About this exercise ->
Reproduce the records in full. Alter nothing.

--- START ---

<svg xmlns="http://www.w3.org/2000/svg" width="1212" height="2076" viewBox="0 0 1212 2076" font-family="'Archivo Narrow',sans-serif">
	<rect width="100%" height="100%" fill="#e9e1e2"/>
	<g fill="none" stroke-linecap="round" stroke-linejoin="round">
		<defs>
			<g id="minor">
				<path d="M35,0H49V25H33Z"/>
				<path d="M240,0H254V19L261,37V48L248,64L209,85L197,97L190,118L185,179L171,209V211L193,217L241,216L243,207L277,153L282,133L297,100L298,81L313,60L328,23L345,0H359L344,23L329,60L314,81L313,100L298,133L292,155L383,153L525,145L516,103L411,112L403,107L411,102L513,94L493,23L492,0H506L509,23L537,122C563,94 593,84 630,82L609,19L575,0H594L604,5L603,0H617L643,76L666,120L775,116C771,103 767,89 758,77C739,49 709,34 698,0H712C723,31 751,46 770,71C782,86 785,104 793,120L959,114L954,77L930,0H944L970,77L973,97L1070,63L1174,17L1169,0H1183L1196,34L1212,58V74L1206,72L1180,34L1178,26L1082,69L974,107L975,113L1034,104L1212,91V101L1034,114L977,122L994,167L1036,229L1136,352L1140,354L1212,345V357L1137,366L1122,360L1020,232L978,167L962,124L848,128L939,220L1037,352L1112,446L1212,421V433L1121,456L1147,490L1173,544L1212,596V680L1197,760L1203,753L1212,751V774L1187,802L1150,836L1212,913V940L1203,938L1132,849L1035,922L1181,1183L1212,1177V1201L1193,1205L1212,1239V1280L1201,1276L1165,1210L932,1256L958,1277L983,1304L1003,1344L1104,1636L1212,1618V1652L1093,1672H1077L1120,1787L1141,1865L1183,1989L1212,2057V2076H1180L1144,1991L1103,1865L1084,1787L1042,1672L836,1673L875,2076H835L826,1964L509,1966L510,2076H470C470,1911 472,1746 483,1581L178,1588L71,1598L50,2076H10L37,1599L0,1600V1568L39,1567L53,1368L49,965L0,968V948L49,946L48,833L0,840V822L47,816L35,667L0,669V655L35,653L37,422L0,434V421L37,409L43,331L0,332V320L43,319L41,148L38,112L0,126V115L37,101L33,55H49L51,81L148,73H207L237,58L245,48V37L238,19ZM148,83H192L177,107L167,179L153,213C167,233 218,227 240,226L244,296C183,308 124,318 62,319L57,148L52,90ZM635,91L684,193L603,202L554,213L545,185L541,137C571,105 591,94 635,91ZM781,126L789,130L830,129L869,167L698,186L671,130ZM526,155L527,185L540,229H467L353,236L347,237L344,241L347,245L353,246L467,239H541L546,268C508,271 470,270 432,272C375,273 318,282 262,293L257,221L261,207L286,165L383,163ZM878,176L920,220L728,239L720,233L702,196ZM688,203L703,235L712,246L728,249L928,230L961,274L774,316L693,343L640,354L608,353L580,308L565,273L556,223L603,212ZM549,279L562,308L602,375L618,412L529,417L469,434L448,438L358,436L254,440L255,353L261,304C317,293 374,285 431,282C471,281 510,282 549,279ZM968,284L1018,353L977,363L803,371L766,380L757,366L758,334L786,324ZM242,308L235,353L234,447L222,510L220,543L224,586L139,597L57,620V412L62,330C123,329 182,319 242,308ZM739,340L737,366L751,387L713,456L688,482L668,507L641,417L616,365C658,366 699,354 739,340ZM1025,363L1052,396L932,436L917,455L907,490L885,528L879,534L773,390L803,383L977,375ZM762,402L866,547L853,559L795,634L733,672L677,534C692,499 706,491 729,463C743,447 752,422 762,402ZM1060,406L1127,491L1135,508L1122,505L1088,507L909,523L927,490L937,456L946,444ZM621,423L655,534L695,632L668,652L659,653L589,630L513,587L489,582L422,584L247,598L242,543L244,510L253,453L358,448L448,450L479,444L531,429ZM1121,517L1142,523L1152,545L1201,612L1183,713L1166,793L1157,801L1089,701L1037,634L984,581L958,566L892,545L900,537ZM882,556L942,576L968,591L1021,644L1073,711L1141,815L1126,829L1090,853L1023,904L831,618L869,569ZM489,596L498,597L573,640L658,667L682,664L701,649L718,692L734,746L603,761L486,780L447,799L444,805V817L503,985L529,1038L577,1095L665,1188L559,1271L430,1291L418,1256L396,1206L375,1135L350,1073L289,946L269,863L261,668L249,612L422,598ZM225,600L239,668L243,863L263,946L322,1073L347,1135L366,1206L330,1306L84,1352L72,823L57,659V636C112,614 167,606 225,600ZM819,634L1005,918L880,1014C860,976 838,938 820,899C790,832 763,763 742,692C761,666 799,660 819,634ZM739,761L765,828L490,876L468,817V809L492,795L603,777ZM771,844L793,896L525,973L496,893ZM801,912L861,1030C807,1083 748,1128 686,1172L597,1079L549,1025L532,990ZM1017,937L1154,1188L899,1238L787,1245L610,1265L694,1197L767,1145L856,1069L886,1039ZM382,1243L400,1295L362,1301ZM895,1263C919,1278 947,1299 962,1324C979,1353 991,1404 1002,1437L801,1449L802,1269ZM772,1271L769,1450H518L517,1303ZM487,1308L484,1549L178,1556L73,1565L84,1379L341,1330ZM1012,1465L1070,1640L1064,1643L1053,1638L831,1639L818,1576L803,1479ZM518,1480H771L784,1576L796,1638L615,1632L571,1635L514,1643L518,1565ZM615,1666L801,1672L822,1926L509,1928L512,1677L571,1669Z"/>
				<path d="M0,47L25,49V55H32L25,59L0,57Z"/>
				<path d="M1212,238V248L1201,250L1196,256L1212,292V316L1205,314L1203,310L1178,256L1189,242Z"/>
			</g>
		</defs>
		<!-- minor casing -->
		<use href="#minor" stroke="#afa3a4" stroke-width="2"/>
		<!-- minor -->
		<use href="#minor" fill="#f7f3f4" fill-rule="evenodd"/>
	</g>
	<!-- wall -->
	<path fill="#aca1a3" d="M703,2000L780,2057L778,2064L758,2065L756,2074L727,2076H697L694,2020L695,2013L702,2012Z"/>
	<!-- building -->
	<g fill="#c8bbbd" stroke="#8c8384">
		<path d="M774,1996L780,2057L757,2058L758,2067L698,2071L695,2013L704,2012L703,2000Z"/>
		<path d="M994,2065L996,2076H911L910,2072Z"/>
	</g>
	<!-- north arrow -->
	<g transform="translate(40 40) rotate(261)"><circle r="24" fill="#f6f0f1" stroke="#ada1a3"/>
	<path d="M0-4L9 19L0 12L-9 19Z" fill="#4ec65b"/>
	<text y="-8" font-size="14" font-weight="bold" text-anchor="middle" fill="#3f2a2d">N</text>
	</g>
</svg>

--- END ---

Output of the exercise ->
<svg xmlns="http://www.w3.org/2000/svg" width="1212" height="2076" viewBox="0 0 1212 2076" font-family="'Archivo Narrow',sans-serif">
	<rect width="100%" height="100%" fill="#e9e1e2"/>
	<g fill="none" stroke-linecap="round" stroke-linejoin="round">
		<defs>
			<g id="minor">
				<path d="M35,0H49V25H33Z"/>
				<path d="M240,0H254V19L261,37V48L248,64L209,85L197,97L190,118L185,179L171,209V211L193,217L241,216L243,207L277,153L282,133L297,100L298,81L313,60L328,23L345,0H359L344,23L329,60L314,81L313,100L298,133L292,155L383,153L525,145L516,103L411,112L403,107L411,102L513,94L493,23L492,0H506L509,23L537,122C563,94 593,84 630,82L609,19L575,0H594L604,5L603,0H617L643,76L666,120L775,116C771,103 767,89 758,77C739,49 709,34 698,0H712C723,31 751,46 770,71C782,86 785,104 793,120L959,114L954,77L930,0H944L970,77L973,97L1070,63L1174,17L1169,0H1183L1196,34L1212,58V74L1206,72L1180,34L1178,26L1082,69L974,107L975,113L1034,104L1212,91V101L1034,114L977,122L994,167L1036,229L1136,352L1140,354L1212,345V357L1137,366L1122,360L1020,232L978,167L962,124L848,128L939,220L1037,352L1112,446L1212,421V433L1121,456L1147,490L1173,544L1212,596V680L1197,760L1203,753L1212,751V774L1187,802L1150,836L1212,913V940L1203,938L1132,849L1035,922L1181,1183L1212,1177V1201L1193,1205L1212,1239V1280L1201,1276L1165,1210L932,1256L958,1277L983,1304L1003,1344L1104,1636L1212,1618V1652L1093,1672H1077L1120,1787L1141,1865L1183,1989L1212,2057V2076H1180L1144,1991L1103,1865L1084,1787L1042,1672L836,1673L875,2076H835L826,1964L509,1966L510,2076H470C470,1911 472,1746 483,1581L178,1588L71,1598L50,2076H10L37,1599L0,1600V1568L39,1567L53,1368L49,965L0,968V948L49,946L48,833L0,840V822L47,816L35,667L0,669V655L35,653L37,422L0,434V421L37,409L43,331L0,332V320L43,319L41,148L38,112L0,126V115L37,101L33,55H49L51,81L148,73H207L237,58L245,48V37L238,19ZM148,83H192L177,107L167,179L153,213C167,233 218,227 240,226L244,296C183,308 124,318 62,319L57,148L52,90ZM635,91L684,193L603,202L554,213L545,185L541,137C571,105 591,94 635,91ZM781,126L789,130L830,129L869,167L698,186L671,130ZM526,155L527,185L540,229H467L353,236L347,237L344,241L347,245L353,246L467,239H541L546,268C508,271 470,270 432,272C375,273 318,282 262,293L257,221L261,207L286,165L383,163ZM878,176L920,220L728,239L720,233L702,196ZM688,203L703,235L712,246L728,249L928,230L961,274L774,316L693,343L640,354L608,353L580,308L565,273L556,223L603,212ZM549,279L562,308L602,375L618,412L529,417L469,434L448,438L358,436L254,440L255,353L261,304C317,293 374,285 431,282C471,281 510,282 549,279ZM968,284L1018,353L977,363L803,371L766,380L757,366L758,334L786,324ZM242,308L235,353L234,447L222,510L220,543L224,586L139,597L57,620V412L62,330C123,329 182,319 242,308ZM739,340L737,366L751,387L713,456L688,482L668,507L641,417L616,365C658,366 699,354 739,340ZM1025,363L1052,396L932,436L917,455L907,490L885,528L879,534L773,390L803,383L977,375ZM762,402L866,547L853,559L795,634L733,672L677,534C692,499 706,491 729,463C743,447 752,422 762,402ZM1060,406L1127,491L1135,508L1122,505L1088,507L909,523L927,490L937,456L946,444ZM621,423L655,534L695,632L668,652L659,653L589,630L513,587L489,582L422,584L247,598L242,543L244,510L253,453L358,448L448,450L479,444L531,429ZM1121,517L1142,523L1152,545L1201,612L1183,713L1166,793L1157,801L1089,701L1037,634L984,581L958,566L892,545L900,537ZM882,556L942,576L968,591L1021,644L1073,711L1141,815L1126,829L1090,853L1023,904L831,618L869,569ZM489,596L498,597L573,640L658,667L682,664L701,649L718,692L734,746L603,761L486,780L447,799L444,805V817L503,985L529,1038L577,1095L665,1188L559,1271L430,1291L418,1256L396,1206L375,1135L350,1073L289,946L269,863L261,668L249,612L422,598ZM225,600L239,668L243,863L263,946L322,1073L347,1135L366,1206L330,1306L84,1352L72,823L57,659V636C112,614 167,606 225,600ZM819,634L1005,918L880,1014C860,976 838,938 820,899C790,832 763,763 742,692C761,666 799,660 819,634ZM739,761L765,828L490,876L468,817V809L492,795L603,777ZM771,844L793,896L525,973L496,893ZM801,912L861,1030C807,1083 748,1128 686,1172L597,1079L549,1025L532,990ZM1017,937L1154,1188L899,1238L787,1245L610,1265L694,1197L767,1145L856,1069L886,1039ZM382,1243L400,1295L362,1301ZM895,1263C919,1278 947,1299 962,1324C979,1353 991,1404 1002,1437L801,1449L802,1269ZM772,1271L769,1450H518L517,1303ZM487,1308L484,1549L178,1556L73,1565L84,1379L341,1330ZM1012,1465L1070,1640L1064,1643L1053,1638L831,1639L818,1576L803,1479ZM518,1480H771L784,1576L796,1638L615,1632L571,1635L514,1643L518,1565ZM615,1666L801,1672L822,1926L509,1928L512,1677L571,1669Z"/>
				<path d="M0,47L25,49V55H32L25,59L0,57Z"/>
				<path d="M1212,238V248L1201,250L1196,256L1212,292V316L1205,314L1203,310L1178,256L1189,242Z"/>
			</g>
		</defs>
		<!-- minor casing -->
		<use href="#minor" stroke="#afa3a4" stroke-width="2"/>
		<!-- minor -->
		<use href="#minor" fill="#f7f3f4" fill-rule="evenodd"/>
	</g>
	<!-- wall -->
	<path fill="#aca1a3" d="M703,2000L780,2057L778,2064L758,2065L756,2074L727,2076H697L694,2020L695,2013L702,2012Z"/>
	<!-- building -->
	<g fill="#c8bbbd" stroke="#8c8384">
		<path d="M774,1996L780,2057L757,2058L758,2067L698,2071L695,2013L704,2012L703,2000Z"/>
		<path d="M994,2065L996,2076H911L910,2072Z"/>
	</g>
	<!-- north arrow -->
	<g transform="translate(40 40) rotate(261)"><circle r="24" fill="#f6f0f1" stroke="#ada1a3"/>
	<path d="M0-4L9 19L0 12L-9 19Z" fill="#4ec65b"/>
	<text y="-8" font-size="14" font-weight="bold" text-anchor="middle" fill="#3f2a2d">N</text>
	</g>
</svg>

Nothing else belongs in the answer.